── RECORDS

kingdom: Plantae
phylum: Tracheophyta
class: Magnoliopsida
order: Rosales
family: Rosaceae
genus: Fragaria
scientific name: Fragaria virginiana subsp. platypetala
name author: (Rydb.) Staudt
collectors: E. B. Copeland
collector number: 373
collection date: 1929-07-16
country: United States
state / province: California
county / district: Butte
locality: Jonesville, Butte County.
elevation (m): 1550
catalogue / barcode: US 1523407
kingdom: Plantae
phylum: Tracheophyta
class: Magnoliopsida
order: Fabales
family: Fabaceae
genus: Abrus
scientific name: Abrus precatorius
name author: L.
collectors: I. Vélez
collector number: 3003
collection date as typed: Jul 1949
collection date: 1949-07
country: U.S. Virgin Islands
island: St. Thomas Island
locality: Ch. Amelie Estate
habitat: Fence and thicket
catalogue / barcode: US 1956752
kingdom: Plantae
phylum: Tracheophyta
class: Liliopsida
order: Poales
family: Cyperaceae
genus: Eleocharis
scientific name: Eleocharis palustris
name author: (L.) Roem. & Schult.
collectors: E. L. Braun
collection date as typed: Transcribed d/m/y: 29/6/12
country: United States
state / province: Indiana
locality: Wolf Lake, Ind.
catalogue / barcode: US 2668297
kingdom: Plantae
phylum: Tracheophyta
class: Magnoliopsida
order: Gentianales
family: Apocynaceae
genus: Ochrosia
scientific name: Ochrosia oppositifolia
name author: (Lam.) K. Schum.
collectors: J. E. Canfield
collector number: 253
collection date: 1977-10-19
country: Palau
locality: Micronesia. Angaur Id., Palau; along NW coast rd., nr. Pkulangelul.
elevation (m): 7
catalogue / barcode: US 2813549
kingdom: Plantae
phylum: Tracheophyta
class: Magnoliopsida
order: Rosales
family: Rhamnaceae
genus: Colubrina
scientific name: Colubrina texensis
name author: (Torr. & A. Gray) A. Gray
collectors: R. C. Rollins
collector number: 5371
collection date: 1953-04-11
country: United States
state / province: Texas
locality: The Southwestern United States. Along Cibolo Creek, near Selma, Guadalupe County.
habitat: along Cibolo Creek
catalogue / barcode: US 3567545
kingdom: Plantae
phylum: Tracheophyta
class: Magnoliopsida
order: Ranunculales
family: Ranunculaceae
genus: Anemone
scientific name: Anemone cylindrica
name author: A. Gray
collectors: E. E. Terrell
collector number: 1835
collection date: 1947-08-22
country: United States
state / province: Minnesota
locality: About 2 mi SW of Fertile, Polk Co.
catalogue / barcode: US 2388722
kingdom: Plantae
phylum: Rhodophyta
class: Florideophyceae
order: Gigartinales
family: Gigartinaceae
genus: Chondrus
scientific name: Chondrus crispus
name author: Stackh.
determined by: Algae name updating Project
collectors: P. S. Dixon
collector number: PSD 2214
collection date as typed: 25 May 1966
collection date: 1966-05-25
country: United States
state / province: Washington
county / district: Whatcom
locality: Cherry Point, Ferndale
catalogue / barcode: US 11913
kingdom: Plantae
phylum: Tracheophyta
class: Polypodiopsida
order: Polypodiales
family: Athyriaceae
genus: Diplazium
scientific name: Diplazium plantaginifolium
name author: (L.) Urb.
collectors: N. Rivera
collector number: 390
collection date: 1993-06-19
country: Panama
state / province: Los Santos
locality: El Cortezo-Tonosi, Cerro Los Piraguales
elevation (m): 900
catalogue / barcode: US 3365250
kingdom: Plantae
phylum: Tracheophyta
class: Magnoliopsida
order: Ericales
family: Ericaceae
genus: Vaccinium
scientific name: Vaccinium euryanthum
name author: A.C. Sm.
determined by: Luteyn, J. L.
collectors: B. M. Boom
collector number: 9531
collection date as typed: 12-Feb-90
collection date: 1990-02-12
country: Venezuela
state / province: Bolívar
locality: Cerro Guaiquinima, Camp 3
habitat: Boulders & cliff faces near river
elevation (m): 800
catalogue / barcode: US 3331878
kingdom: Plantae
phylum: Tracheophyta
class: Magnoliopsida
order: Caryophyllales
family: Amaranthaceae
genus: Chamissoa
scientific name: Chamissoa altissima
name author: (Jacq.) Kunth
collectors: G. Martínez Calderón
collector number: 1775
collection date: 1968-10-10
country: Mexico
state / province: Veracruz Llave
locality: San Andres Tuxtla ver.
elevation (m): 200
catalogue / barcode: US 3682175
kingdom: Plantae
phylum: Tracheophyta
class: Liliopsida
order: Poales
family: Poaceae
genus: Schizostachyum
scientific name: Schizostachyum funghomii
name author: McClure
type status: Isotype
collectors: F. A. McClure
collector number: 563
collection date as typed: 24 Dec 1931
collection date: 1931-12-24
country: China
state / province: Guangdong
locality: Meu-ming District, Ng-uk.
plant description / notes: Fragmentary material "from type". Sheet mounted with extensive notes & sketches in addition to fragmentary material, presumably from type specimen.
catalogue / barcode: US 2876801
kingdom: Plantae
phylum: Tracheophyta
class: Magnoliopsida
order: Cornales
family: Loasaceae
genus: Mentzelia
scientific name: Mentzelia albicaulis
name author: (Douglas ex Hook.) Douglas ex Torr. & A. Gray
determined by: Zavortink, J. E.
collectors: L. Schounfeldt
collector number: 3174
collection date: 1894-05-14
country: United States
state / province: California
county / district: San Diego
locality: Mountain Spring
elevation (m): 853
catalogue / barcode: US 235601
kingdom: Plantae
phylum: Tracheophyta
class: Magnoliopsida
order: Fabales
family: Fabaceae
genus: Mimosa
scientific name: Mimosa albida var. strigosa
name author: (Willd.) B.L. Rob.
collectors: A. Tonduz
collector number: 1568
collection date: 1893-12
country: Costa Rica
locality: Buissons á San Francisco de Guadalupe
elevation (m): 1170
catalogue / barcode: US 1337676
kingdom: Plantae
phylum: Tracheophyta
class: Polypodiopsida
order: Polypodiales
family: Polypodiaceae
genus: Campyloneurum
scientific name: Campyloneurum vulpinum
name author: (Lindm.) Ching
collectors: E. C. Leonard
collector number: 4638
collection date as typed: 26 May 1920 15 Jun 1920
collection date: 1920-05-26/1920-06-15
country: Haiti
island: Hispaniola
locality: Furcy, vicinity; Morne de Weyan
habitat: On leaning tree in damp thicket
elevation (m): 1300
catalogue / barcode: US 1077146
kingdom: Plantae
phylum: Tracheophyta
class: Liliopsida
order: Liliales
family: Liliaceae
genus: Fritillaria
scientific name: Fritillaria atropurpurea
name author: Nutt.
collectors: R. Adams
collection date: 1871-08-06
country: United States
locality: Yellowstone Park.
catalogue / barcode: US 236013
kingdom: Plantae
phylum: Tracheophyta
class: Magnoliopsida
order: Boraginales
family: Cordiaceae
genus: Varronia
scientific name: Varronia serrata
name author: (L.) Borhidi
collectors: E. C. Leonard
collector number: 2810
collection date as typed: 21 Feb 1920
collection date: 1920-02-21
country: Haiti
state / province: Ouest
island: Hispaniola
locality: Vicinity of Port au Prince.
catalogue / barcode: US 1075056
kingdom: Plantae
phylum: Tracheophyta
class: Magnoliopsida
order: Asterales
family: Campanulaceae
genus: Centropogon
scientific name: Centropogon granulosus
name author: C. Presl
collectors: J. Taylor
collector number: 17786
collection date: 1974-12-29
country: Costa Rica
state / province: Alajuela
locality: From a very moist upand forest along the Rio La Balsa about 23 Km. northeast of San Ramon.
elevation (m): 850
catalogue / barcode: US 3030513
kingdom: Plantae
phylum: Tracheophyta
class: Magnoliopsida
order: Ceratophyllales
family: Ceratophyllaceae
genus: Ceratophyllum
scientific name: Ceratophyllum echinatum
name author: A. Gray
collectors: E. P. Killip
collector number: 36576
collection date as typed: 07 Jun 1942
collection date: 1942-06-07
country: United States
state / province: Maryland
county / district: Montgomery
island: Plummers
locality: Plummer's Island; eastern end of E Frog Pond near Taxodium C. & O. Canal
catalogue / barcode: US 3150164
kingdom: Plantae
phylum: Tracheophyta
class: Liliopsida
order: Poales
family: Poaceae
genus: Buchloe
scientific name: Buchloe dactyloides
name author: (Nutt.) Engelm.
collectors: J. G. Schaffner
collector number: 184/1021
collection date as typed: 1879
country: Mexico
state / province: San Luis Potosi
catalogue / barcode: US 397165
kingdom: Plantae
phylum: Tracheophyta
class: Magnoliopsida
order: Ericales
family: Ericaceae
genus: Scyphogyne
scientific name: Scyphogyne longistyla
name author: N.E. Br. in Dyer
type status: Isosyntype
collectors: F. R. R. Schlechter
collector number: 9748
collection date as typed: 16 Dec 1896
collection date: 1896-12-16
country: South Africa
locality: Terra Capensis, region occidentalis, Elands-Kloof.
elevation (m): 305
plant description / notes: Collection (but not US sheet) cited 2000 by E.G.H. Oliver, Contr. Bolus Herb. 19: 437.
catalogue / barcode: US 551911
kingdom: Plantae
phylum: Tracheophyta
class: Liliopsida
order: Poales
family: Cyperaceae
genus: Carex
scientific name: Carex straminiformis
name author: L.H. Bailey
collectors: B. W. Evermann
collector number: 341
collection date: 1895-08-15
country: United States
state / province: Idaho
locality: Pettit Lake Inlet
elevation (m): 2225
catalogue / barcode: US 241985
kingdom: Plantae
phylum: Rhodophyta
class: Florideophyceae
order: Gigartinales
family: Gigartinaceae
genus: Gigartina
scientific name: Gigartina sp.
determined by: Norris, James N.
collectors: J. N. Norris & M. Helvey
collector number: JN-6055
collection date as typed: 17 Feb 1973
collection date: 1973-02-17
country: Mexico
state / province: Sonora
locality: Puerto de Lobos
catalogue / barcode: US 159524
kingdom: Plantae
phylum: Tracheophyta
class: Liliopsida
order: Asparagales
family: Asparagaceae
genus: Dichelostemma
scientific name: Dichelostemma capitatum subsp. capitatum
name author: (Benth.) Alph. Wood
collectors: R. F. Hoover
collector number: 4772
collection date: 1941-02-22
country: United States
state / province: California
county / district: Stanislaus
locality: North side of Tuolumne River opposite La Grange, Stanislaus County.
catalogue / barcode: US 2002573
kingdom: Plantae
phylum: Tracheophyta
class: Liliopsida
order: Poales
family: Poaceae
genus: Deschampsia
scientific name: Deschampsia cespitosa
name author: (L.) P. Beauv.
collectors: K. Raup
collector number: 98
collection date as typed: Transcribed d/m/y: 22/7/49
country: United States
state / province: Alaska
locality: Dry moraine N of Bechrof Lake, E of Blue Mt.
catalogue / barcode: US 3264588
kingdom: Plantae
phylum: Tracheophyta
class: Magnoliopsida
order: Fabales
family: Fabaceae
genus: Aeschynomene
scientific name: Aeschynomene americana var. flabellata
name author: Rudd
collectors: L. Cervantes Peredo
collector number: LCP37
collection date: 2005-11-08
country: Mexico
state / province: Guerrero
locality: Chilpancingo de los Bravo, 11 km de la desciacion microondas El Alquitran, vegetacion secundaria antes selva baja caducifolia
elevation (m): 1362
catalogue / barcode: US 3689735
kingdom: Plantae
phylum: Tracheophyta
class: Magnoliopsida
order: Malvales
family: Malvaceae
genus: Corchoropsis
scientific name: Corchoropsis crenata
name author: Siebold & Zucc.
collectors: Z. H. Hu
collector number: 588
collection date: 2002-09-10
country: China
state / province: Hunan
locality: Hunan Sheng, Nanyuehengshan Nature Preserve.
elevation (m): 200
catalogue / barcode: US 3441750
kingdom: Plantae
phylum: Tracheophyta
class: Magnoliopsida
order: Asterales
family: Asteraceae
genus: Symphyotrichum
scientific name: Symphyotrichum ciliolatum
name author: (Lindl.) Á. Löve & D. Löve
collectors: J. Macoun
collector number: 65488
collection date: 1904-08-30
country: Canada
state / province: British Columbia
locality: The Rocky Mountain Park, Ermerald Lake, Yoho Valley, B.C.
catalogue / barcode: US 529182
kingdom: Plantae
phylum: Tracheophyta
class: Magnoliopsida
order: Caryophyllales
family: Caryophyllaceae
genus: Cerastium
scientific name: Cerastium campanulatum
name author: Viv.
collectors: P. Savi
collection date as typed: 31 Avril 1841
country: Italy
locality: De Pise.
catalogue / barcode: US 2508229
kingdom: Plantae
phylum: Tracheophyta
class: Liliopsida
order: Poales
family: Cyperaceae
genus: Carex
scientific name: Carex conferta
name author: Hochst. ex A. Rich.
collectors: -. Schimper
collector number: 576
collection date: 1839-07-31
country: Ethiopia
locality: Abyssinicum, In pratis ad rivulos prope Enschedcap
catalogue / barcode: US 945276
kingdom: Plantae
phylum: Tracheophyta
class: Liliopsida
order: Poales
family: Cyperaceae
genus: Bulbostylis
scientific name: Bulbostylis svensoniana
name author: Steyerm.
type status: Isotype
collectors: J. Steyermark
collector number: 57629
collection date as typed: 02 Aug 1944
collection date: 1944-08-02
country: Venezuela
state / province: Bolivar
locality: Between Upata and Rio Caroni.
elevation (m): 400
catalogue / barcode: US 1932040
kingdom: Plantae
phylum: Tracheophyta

────

OBJECTIVE | Please count the lines in the records above that contain the string "description". Reply with the number alone.

THE SOLUTION | 2